▶ Brief: Return the following from the records below: each line, word for word, starting with the line that contains "Table 1. Description" and going on through the line that contains "Figure 2. Harvest", with nothing outside that range.
____ Records provided
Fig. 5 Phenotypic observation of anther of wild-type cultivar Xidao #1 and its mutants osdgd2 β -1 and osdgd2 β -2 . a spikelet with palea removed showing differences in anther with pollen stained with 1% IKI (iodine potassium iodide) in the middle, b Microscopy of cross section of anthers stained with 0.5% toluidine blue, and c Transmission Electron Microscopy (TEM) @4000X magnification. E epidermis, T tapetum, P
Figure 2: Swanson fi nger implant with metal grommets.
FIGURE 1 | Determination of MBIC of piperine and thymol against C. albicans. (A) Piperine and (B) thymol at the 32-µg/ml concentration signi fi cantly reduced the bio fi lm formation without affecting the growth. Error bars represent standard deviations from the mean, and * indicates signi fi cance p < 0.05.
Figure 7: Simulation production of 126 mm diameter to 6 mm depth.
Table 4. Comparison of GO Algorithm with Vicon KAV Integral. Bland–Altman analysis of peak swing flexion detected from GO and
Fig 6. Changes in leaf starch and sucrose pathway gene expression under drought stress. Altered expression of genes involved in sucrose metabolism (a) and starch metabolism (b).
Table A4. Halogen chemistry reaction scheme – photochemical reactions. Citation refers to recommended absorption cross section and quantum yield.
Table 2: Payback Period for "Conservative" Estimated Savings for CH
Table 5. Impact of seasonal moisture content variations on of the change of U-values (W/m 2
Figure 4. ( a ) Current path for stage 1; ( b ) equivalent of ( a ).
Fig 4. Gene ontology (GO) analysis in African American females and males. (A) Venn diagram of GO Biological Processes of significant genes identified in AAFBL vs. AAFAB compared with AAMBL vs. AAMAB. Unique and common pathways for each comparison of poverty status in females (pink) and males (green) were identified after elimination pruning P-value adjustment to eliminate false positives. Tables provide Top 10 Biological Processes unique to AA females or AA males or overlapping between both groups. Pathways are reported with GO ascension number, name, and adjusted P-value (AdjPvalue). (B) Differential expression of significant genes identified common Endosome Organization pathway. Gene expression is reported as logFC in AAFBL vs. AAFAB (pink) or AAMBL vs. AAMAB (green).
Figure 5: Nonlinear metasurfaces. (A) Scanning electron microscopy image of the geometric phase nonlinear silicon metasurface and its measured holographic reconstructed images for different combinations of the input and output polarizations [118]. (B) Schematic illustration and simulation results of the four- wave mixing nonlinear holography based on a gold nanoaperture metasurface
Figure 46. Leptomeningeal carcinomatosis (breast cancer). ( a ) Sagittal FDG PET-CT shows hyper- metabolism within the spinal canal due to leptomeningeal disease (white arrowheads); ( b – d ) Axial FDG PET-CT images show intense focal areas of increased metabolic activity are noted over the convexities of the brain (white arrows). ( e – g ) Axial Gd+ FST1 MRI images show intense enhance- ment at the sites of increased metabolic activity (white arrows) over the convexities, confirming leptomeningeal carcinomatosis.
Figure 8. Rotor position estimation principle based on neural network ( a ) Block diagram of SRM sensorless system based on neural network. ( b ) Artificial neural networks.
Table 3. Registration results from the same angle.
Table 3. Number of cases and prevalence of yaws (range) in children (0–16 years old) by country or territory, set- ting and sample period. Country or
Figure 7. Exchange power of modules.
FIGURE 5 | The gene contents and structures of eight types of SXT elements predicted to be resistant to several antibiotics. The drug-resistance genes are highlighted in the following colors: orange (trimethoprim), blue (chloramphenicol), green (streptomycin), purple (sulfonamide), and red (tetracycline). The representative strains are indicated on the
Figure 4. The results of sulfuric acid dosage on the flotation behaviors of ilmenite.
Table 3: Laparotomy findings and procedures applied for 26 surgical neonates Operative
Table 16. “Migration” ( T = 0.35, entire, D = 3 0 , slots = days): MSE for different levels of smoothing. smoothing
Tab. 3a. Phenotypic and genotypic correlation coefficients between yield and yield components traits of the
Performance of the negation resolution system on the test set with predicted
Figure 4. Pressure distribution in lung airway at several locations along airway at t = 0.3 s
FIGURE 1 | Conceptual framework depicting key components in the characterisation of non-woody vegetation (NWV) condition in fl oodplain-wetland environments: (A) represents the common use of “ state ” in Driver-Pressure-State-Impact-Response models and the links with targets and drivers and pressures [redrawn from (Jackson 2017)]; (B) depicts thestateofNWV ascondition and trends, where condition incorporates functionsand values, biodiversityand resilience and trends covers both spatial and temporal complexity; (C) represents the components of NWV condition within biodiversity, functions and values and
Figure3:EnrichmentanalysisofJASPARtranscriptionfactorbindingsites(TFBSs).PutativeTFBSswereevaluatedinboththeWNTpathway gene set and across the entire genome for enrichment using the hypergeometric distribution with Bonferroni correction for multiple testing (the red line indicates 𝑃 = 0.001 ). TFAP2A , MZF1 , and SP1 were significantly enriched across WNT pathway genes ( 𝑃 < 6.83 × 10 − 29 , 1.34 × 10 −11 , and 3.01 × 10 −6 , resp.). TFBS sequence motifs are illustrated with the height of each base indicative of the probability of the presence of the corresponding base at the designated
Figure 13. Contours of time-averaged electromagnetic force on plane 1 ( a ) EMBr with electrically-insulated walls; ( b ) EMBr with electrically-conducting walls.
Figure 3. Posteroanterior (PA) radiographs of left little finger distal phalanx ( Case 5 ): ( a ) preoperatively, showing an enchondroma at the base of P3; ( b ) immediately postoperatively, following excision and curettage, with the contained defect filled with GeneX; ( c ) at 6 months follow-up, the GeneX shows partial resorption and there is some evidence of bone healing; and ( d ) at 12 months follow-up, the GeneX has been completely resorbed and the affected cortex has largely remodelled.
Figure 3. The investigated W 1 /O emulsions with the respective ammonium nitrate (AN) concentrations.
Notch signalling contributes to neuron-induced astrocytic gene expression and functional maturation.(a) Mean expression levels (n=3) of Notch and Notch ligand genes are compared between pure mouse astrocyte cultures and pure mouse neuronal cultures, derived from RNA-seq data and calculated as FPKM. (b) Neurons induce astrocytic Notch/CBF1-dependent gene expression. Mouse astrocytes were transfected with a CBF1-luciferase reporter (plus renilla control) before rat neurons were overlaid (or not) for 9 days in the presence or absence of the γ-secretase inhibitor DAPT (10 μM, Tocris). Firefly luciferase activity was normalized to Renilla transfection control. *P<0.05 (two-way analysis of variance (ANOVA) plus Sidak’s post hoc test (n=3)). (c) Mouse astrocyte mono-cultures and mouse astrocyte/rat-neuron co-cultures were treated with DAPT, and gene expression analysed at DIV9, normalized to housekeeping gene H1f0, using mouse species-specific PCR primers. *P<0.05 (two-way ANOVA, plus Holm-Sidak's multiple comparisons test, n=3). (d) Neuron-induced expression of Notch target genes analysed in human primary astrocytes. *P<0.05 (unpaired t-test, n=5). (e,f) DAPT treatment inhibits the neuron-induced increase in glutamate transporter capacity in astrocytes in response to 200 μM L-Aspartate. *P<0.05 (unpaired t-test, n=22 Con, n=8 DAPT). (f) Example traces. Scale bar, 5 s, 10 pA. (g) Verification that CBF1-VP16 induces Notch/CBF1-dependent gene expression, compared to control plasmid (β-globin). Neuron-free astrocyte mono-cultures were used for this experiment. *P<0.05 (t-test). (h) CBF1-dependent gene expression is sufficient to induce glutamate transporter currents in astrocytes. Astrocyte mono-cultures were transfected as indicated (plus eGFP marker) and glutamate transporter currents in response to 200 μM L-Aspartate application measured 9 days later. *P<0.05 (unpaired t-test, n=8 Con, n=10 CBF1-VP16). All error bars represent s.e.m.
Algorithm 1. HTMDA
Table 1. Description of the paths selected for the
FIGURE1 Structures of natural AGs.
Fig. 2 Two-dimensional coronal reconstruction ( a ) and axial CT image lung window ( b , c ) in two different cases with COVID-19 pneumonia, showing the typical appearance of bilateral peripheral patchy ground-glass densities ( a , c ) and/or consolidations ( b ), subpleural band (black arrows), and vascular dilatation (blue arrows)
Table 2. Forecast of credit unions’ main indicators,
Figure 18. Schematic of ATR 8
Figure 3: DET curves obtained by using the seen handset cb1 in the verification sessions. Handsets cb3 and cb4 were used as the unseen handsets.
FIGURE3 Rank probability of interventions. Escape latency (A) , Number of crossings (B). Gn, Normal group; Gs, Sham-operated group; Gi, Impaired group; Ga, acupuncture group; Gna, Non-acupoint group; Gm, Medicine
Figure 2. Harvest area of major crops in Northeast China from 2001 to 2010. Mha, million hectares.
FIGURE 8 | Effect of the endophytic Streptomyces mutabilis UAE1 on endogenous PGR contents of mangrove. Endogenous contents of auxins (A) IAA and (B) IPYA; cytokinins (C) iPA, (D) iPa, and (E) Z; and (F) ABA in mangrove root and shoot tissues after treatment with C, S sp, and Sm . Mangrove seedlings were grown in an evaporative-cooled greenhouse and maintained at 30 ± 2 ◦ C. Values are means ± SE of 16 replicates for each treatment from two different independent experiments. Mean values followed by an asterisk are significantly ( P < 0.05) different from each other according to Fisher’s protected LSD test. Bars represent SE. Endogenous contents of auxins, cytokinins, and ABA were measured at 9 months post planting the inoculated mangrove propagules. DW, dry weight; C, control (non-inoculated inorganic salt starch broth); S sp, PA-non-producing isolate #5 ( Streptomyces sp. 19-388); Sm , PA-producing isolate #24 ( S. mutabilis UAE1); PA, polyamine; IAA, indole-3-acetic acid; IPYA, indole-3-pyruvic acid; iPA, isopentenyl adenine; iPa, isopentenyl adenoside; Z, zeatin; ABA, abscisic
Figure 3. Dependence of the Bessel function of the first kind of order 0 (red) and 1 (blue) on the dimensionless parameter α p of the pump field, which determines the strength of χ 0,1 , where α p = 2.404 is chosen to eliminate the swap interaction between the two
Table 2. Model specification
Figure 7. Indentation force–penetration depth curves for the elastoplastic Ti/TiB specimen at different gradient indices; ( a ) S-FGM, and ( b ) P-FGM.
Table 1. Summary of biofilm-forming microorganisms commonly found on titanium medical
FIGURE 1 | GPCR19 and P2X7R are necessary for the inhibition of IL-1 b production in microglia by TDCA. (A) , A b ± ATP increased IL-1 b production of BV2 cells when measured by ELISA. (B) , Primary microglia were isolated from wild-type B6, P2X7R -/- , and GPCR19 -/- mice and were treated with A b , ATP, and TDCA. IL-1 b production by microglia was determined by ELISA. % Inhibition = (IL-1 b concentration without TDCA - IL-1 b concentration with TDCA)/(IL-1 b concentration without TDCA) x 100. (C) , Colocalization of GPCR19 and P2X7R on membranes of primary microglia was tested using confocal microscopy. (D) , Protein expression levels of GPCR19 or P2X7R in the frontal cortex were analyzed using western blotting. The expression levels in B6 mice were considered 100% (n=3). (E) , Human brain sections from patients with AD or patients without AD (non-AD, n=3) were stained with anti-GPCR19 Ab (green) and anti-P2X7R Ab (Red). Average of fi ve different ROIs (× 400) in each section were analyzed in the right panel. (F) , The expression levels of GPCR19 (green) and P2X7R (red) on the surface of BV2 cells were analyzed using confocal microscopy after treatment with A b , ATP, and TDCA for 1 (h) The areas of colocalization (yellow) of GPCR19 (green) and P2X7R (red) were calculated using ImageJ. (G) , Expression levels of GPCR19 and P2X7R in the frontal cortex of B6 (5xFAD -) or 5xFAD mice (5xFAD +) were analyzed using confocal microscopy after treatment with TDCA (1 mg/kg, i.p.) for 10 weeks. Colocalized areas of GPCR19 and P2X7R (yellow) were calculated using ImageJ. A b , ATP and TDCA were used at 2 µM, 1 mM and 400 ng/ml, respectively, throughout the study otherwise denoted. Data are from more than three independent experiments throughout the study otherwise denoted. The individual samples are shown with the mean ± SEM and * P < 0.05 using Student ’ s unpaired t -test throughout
________
▶ Reply:
Table 1. Description of the paths selected for the
FIGURE1 Structures of natural AGs.
Fig. 2 Two-dimensional coronal reconstruction ( a ) and axial CT image lung window ( b , c ) in two different cases with COVID-19 pneumonia, showing the typical appearance of bilateral peripheral patchy ground-glass densities ( a , c ) and/or consolidations ( b ), subpleural band (black arrows), and vascular dilatation (blue arrows)
Table 2. Forecast of credit unions’ main indicators,
Figure 18. Schematic of ATR 8
Figure 3: DET curves obtained by using the seen handset cb1 in the verification sessions. Handsets cb3 and cb4 were used as the unseen handsets.
FIGURE3 Rank probability of interventions. Escape latency (A) , Number of crossings (B). Gn, Normal group; Gs, Sham-operated group; Gi, Impaired group; Ga, acupuncture group; Gna, Non-acupoint group; Gm, Medicine
Figure 2. Harvest area of major crops in Northeast China from 2001 to 2010. Mha, million hectares.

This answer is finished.